_Instructions to follow:_
Below is a block of records: output all of them exactly and leave out the pictures.

● ● ● ● ●

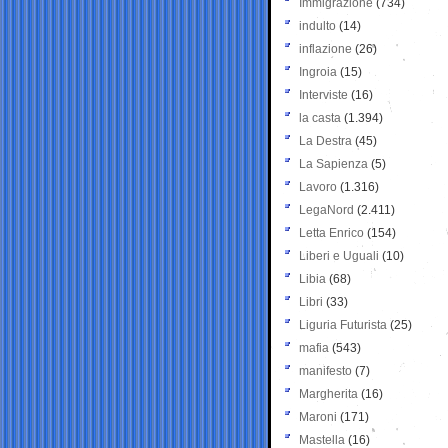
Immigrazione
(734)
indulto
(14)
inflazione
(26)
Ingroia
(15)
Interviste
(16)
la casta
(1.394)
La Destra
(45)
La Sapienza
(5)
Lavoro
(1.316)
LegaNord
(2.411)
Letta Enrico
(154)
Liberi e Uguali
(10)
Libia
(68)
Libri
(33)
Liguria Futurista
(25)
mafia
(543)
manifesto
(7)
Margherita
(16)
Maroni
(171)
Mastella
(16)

● ● ● ● ●

_Result:_
Immigrazione
(734)
indulto
(14)
inflazione
(26)
Ingroia
(15)
Interviste
(16)
la casta
(1.394)
La Destra
(45)
La Sapienza
(5)
Lavoro
(1.316)
LegaNord
(2.411)
Letta Enrico
(154)
Liberi e Uguali
(10)
Libia
(68)
Libri
(33)
Liguria Futurista
(25)
mafia
(543)
manifesto
(7)
Margherita
(16)
Maroni
(171)
Mastella
(16)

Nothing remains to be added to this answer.